◆ WORK TO COMPLETE ◆
Could you copy every line of the data that contains "FileFunction"?

+ + +

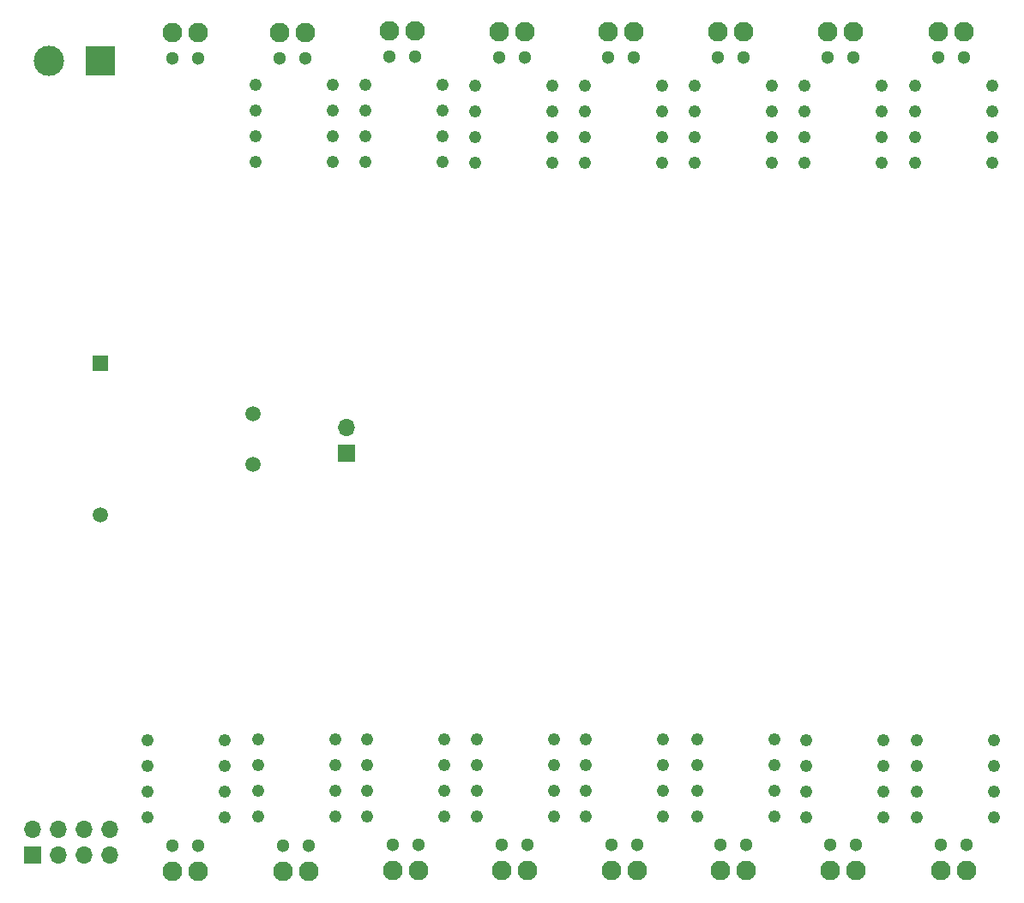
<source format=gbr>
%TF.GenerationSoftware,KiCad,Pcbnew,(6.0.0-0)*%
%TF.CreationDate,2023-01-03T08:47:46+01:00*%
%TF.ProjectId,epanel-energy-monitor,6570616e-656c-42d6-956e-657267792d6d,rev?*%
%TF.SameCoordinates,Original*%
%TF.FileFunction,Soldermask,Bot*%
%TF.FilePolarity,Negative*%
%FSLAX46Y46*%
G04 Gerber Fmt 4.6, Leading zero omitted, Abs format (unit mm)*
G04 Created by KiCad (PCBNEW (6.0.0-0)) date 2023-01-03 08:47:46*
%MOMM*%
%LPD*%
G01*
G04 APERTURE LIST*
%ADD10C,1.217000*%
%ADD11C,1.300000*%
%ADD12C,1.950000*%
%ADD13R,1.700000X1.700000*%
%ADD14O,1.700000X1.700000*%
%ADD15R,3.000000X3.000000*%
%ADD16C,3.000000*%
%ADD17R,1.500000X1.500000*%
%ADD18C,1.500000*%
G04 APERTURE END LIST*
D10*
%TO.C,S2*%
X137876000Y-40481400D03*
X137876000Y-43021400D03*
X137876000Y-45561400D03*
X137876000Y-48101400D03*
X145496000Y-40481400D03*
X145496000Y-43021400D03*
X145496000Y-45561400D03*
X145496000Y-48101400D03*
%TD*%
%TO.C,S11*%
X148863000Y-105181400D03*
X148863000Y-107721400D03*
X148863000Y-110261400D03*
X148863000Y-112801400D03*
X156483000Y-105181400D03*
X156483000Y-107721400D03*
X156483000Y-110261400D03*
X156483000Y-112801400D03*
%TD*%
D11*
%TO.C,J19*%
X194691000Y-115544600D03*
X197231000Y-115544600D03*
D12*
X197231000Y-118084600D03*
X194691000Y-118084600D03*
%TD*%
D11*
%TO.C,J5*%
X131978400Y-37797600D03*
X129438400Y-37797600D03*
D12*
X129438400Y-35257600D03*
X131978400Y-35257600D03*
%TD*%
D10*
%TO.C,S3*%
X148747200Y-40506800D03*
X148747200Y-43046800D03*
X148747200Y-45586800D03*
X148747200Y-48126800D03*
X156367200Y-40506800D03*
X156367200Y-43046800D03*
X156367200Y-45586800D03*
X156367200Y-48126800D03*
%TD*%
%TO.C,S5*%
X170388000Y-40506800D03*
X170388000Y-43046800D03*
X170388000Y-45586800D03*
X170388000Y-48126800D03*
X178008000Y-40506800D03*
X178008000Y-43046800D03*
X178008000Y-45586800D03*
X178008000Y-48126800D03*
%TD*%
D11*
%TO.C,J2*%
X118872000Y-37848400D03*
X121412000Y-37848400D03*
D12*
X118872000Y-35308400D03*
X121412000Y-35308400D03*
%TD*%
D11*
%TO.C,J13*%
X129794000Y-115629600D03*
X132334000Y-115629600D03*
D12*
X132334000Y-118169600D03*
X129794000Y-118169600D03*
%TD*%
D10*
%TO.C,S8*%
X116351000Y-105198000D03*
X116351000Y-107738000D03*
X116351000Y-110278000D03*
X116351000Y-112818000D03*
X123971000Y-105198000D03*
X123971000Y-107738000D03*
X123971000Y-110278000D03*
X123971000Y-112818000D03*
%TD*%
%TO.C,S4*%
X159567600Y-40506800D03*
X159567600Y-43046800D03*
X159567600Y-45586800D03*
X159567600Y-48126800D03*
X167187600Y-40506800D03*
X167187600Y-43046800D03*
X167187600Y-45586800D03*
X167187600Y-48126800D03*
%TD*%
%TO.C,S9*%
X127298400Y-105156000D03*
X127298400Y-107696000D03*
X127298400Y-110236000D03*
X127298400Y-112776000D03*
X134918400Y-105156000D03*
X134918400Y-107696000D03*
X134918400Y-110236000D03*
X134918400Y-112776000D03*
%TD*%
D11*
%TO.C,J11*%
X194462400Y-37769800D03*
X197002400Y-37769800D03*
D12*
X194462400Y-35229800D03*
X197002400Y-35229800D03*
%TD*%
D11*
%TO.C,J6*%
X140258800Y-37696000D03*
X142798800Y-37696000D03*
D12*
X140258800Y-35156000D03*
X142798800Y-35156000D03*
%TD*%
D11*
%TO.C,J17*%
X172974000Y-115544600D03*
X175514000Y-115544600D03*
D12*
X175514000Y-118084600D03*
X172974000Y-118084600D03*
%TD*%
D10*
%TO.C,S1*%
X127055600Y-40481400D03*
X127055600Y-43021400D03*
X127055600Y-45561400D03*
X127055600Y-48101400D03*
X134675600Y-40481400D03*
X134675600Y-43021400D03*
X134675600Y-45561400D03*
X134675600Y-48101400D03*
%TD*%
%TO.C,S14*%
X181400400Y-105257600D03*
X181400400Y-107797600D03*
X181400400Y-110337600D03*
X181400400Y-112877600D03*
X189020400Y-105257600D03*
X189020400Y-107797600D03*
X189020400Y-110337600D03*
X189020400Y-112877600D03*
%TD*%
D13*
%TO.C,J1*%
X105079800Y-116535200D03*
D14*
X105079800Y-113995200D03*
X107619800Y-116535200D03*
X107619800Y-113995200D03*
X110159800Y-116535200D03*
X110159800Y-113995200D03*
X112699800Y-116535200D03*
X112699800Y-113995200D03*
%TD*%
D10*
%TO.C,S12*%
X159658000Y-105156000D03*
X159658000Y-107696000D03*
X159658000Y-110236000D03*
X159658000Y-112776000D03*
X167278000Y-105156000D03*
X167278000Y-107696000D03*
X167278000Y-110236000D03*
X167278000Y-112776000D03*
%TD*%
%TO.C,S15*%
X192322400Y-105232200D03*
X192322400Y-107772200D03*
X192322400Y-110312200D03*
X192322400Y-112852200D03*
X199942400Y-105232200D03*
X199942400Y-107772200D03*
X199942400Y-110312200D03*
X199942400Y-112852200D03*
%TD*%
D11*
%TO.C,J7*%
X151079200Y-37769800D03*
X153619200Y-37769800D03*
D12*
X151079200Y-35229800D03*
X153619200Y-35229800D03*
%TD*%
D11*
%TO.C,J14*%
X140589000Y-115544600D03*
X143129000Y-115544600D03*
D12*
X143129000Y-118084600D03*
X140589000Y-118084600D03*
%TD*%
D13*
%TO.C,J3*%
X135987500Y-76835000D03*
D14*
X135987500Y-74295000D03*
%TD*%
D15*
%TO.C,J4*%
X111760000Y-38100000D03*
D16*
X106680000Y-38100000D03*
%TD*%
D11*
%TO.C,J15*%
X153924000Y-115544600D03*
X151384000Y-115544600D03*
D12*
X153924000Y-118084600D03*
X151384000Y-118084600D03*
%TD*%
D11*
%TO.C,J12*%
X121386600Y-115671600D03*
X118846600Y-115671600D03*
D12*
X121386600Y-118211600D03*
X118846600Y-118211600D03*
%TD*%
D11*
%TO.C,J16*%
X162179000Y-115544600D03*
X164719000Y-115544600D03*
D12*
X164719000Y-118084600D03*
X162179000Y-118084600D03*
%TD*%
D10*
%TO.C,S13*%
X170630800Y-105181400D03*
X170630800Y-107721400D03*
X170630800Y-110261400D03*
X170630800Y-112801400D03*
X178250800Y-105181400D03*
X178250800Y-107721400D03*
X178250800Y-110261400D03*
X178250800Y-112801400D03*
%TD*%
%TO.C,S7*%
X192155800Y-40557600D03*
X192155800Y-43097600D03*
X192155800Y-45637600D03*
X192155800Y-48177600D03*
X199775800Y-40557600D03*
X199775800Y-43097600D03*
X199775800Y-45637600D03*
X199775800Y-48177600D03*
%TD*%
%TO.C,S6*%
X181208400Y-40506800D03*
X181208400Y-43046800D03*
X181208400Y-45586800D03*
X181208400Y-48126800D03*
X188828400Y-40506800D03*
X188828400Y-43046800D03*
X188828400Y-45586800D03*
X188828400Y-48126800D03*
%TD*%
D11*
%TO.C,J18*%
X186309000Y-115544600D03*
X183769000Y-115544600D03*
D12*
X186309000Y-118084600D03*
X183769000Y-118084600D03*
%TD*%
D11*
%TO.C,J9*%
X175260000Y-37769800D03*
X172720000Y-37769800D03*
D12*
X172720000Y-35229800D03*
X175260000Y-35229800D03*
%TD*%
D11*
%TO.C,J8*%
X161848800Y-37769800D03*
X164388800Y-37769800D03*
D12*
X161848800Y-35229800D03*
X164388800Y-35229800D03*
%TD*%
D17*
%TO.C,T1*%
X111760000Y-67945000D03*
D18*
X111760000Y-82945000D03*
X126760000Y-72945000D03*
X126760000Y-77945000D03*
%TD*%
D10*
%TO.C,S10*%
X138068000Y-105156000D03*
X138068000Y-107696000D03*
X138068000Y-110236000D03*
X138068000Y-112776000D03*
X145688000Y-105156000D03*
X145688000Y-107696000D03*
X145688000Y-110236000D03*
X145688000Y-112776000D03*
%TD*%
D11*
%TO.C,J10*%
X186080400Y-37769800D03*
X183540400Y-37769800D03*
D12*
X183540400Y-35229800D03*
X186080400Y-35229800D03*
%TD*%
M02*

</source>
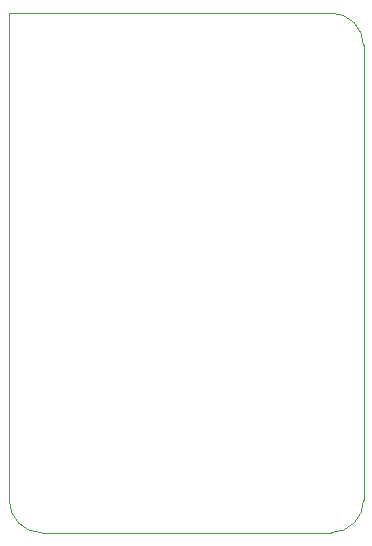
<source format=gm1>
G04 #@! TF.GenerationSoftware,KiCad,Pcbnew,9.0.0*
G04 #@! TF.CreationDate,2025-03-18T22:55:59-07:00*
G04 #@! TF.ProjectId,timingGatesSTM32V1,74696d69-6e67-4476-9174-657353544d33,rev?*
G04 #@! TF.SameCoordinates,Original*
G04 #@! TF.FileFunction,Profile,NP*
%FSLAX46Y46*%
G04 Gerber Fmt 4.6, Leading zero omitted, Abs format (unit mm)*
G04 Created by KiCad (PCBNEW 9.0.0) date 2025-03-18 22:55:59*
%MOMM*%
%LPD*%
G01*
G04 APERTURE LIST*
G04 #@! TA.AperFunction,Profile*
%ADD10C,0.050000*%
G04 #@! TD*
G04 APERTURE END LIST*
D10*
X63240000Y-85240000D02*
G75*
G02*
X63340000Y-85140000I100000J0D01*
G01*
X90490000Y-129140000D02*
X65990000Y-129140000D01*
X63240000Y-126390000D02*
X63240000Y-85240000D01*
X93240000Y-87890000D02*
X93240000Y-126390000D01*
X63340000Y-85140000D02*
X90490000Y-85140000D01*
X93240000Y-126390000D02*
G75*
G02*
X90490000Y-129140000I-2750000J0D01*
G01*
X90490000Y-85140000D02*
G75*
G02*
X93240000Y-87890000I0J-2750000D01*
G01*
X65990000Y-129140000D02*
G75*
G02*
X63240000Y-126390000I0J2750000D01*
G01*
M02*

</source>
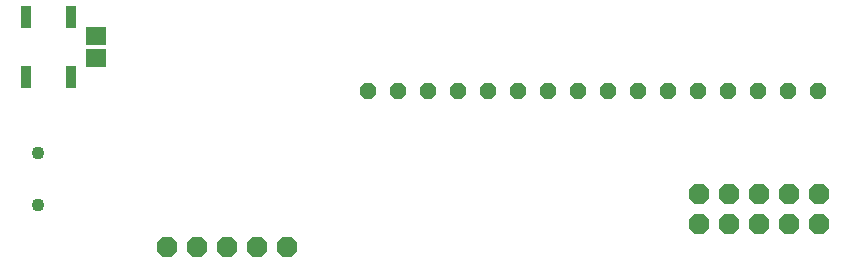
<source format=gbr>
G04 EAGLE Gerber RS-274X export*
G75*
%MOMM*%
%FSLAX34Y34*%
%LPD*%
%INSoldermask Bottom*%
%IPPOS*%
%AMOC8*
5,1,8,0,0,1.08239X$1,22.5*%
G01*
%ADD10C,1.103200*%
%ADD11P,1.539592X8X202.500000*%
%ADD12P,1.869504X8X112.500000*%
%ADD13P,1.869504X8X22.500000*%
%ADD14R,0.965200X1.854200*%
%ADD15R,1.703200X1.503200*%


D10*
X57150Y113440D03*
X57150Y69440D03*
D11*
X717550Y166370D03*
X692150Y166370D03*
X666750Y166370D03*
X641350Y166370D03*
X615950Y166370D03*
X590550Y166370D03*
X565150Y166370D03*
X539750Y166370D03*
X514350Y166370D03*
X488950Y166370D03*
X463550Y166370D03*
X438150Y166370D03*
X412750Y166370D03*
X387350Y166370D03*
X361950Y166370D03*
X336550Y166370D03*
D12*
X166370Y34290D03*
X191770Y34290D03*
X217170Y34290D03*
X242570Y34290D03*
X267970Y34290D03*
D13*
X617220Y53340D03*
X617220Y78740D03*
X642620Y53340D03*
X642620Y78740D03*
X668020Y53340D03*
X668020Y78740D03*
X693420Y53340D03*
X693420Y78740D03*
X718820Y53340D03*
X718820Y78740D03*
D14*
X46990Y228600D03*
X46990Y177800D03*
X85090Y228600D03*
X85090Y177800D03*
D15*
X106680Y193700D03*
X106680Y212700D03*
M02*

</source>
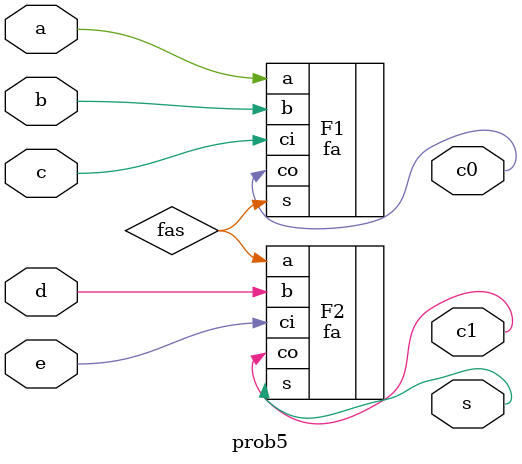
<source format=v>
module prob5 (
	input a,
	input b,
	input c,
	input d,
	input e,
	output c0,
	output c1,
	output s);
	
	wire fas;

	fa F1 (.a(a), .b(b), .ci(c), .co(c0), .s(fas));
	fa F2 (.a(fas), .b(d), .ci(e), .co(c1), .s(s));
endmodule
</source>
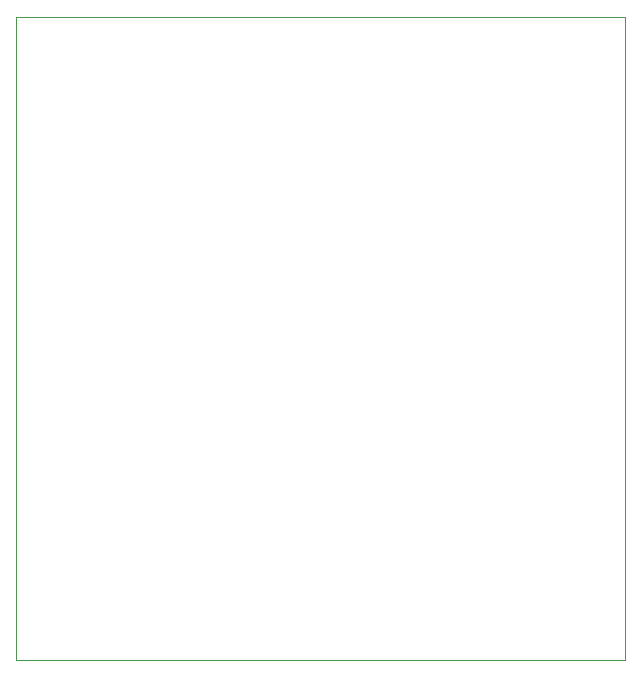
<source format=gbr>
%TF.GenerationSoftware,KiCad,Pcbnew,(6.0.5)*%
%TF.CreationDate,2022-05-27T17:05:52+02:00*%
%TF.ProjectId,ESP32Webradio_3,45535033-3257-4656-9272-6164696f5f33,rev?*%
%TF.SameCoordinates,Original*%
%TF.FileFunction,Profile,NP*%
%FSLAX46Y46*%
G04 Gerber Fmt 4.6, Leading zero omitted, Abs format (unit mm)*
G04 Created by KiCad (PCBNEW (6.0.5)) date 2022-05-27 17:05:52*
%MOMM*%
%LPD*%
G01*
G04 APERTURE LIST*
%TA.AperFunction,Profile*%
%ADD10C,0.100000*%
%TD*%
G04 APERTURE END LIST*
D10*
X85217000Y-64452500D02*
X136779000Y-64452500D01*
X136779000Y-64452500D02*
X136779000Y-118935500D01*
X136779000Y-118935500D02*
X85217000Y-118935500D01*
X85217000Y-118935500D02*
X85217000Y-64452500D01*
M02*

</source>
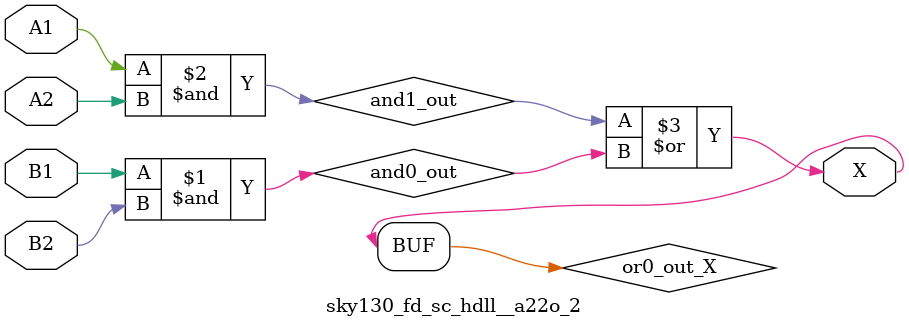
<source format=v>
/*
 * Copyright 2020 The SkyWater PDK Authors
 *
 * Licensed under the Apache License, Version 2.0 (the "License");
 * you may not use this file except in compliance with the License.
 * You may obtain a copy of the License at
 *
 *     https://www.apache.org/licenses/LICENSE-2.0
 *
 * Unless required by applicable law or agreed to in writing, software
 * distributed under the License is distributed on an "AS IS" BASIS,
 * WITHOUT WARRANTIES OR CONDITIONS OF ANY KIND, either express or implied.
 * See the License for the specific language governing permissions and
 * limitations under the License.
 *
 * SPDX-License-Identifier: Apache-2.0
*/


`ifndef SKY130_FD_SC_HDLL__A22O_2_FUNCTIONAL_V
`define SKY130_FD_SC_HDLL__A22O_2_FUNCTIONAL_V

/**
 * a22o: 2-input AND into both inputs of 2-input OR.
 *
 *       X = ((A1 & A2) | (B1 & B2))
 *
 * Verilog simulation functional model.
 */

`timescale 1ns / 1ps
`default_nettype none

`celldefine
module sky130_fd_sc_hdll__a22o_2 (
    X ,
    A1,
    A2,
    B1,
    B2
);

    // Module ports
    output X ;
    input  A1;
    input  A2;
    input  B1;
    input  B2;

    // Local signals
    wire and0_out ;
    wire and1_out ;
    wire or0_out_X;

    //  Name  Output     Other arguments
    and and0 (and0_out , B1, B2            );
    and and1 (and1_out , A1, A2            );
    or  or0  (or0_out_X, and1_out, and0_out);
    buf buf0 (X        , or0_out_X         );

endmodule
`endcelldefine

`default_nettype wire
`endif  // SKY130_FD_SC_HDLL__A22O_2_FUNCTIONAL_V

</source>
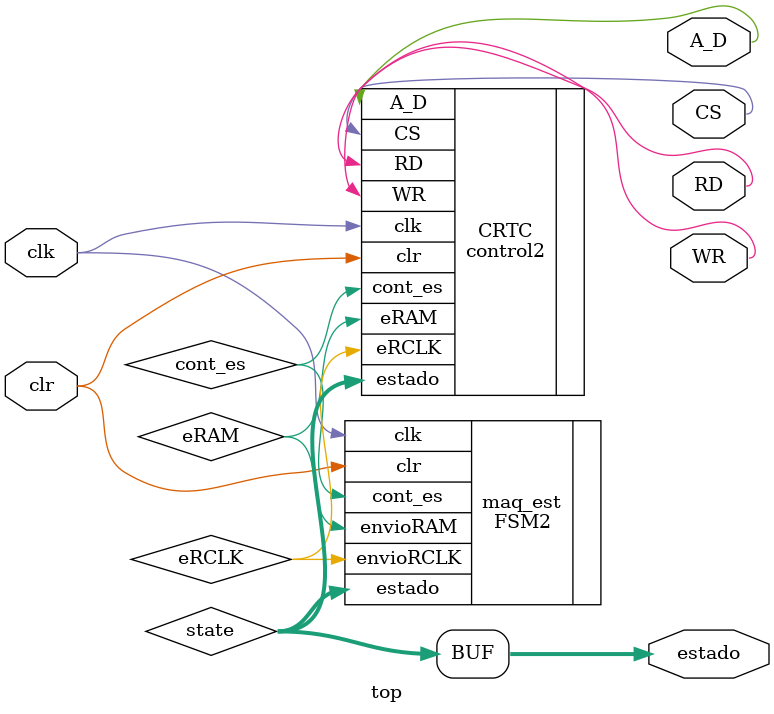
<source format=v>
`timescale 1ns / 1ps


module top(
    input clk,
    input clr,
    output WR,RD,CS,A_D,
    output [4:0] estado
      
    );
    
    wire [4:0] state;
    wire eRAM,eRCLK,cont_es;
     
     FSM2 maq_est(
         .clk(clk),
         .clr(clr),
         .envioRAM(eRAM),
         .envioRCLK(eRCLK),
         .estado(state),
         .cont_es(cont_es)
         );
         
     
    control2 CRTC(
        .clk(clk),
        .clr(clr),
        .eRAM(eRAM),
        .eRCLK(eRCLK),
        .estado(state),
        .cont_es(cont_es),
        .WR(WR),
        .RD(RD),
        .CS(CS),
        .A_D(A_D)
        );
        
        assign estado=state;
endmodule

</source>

+ + +

◆ EXERCISE RESPONSE ◆
%TF.FileFunction,Soldermask,Bot*%
G04 #@! TF.FileFunction,Profile,NP*
%TF.FileFunction,Profile,NP*%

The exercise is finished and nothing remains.